[Petunjuk Pengerjaan]
1. Terjemahkan kalimat "Ini hanya masalah manajemen, masalah pengelolaan." dari teks tentang potensi energi ke dalam bahasa Inggris.
2. Lanjutkan teks tentang potensi energi dan peran perguruan tinggi dari bagian sesudah kalimat terakhirnya.

[Teks Halaman]
..........

Inilah kekuatan ke depan kita, energi kita semuanya punya, yang fosil, minyak, gas, kita ada semuanya. Batu bara kita punya semuanya. Hanya sekali lagi, kesempatan itu sering hilang karena strategi manajeman ekonomi kita, tidak kita rancang secara baik. Angin kita ada, yang terbarukan geothermal, matahari, yang tanaman kita ada semuanya, sawit bisa jadi biofuel, biodiesel, semuanya ada, semuanya. Ini hanya masalah manajemen, masalah pengelolaan.

Inilah saya kira tantangan kita ke depan dan harus kita persiapkan dari sekarang. Perguruan tinggi semestinya juga menyesuaikan itu, apa tantangan ke depan dan apa yang harus disiapkan oleh SDM-SDM perguruan tinggi, konsentrasi kita kemana? Ini harus ditentukan dari sekarang.

..........

[Bahan]

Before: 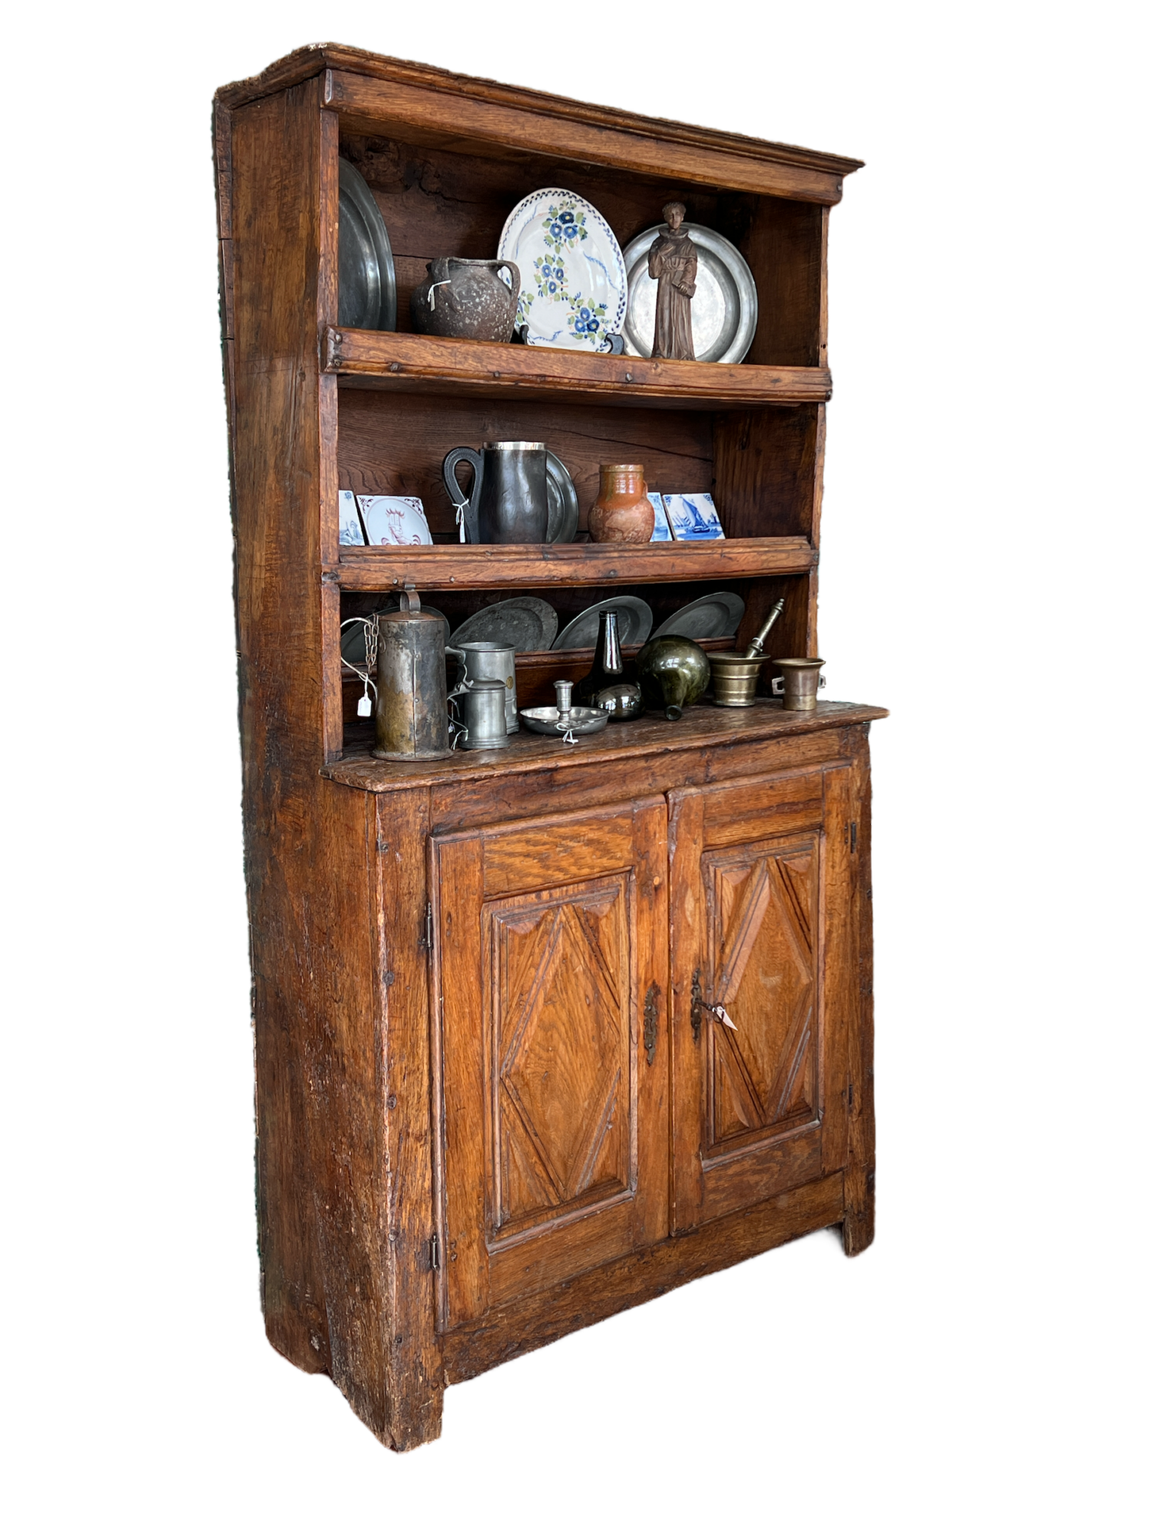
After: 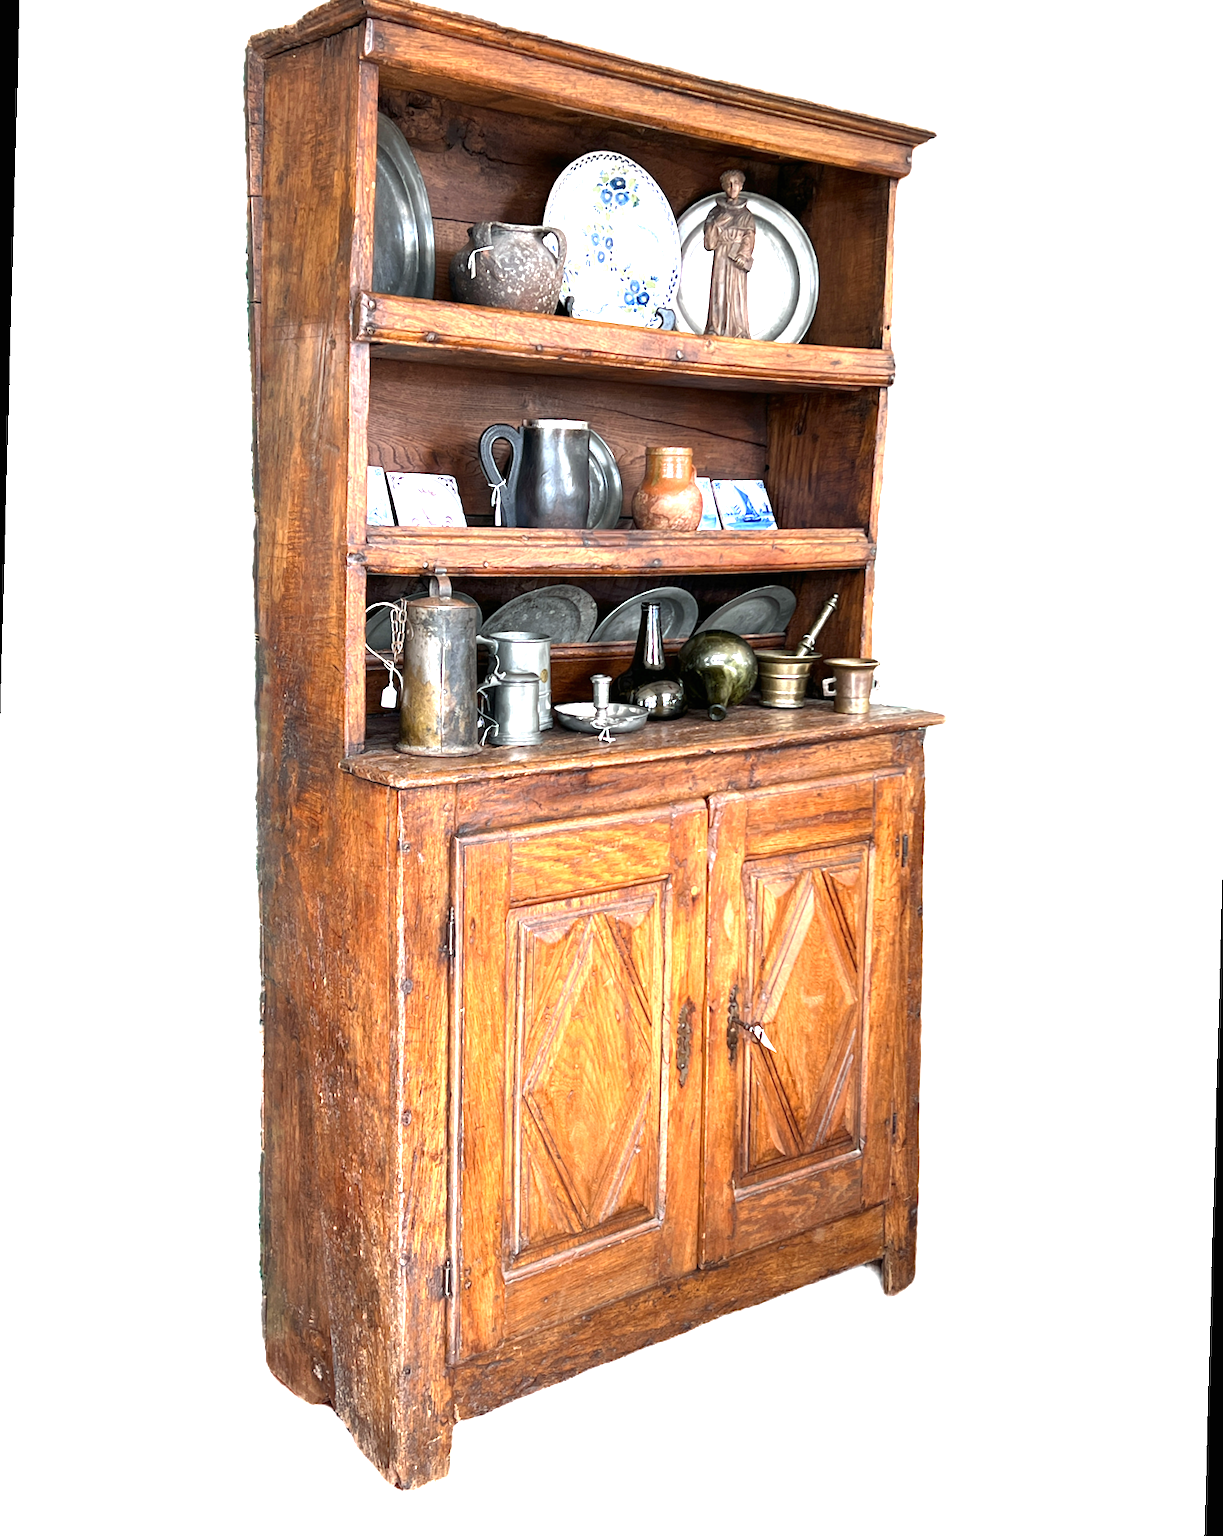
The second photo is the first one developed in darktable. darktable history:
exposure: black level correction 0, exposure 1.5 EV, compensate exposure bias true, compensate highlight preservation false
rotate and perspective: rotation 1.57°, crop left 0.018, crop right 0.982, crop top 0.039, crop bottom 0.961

..........

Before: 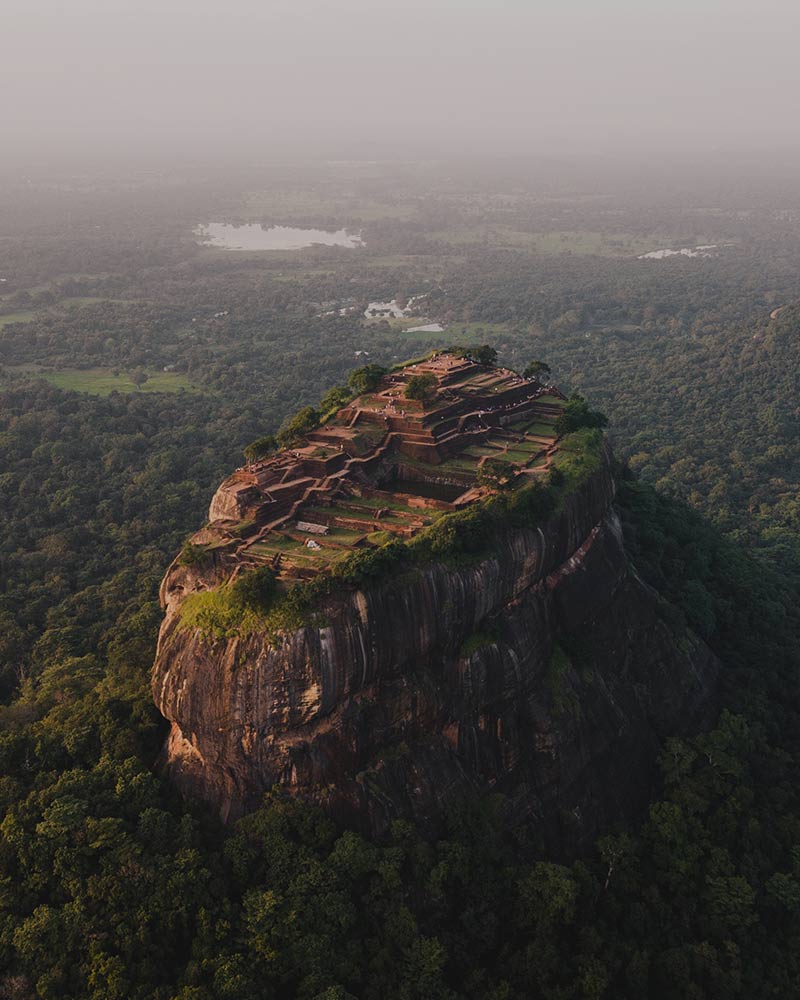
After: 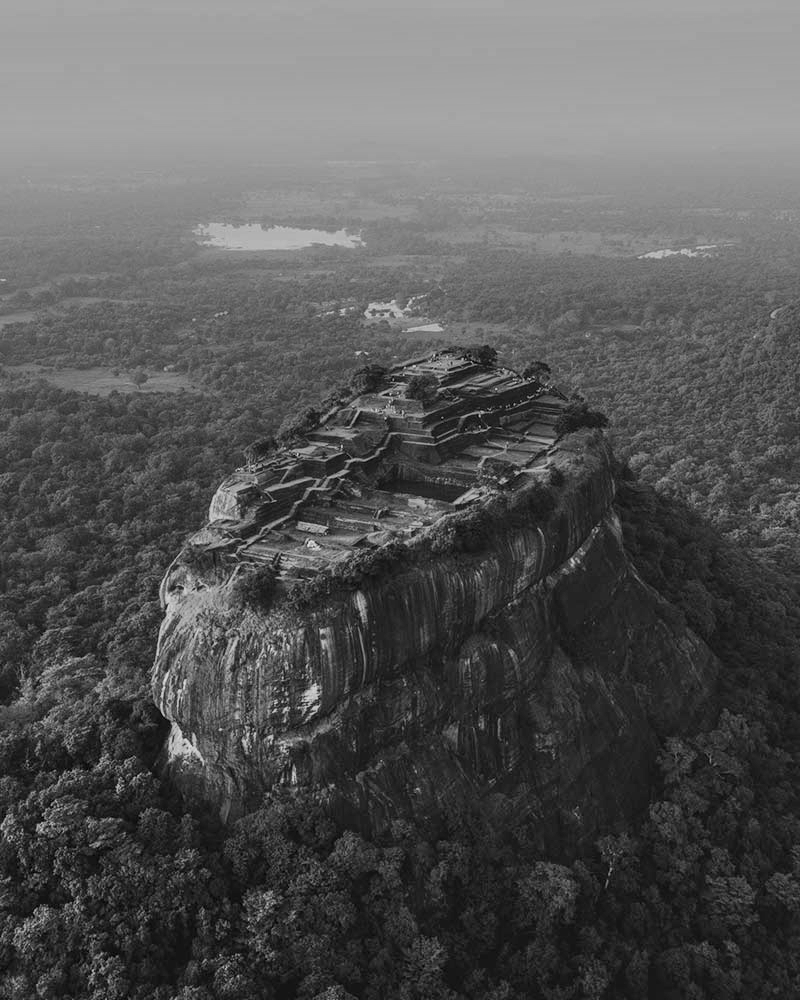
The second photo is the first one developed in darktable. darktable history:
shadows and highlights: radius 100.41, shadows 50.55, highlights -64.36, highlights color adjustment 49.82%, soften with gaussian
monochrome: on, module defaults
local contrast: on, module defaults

..........

[Hasil Latihan]
1. This is only a matter of management, a matter of stewardship.

2.
Oleh sebab itu, dalam persaingan, kembali kepada persaingan, yang kita perlukan adalah semua hal yang berkaitan dengan produktifitas, semua hal yang berkaitan dengan kecepatan, semua hal yang berkaitan dengan etos kerja, semua hal yang berkaitan dengan efisiensi. Kita harus punya hal-hal itu yang kita harus siapkan SDM ke depan karena persaingan nantinya bukan hanya persaingan barang dan jasa saja, tapi persaingan individu, SDM kita dengan SDM negara lain karena sudah ndak bisa kita cegah. Arus dokter masuk, arus profesional yang lain masuk, kita masuk ke sana tapi sewaktu juga mereka bisa masuk ke sini.

Tapi sekali lagi jangan takut dan jangan kuatir dengan itu, karena juga kepala negara yang lain, presiden, perdana menteri yang lain di lingkup ASEAN, bisik-bisik ke saya.

“Pak, kami takut, kami kuatir nanti orang Indonesia yang jumlahnya 252 juta itu akan masuk semuanya ke negara kita.”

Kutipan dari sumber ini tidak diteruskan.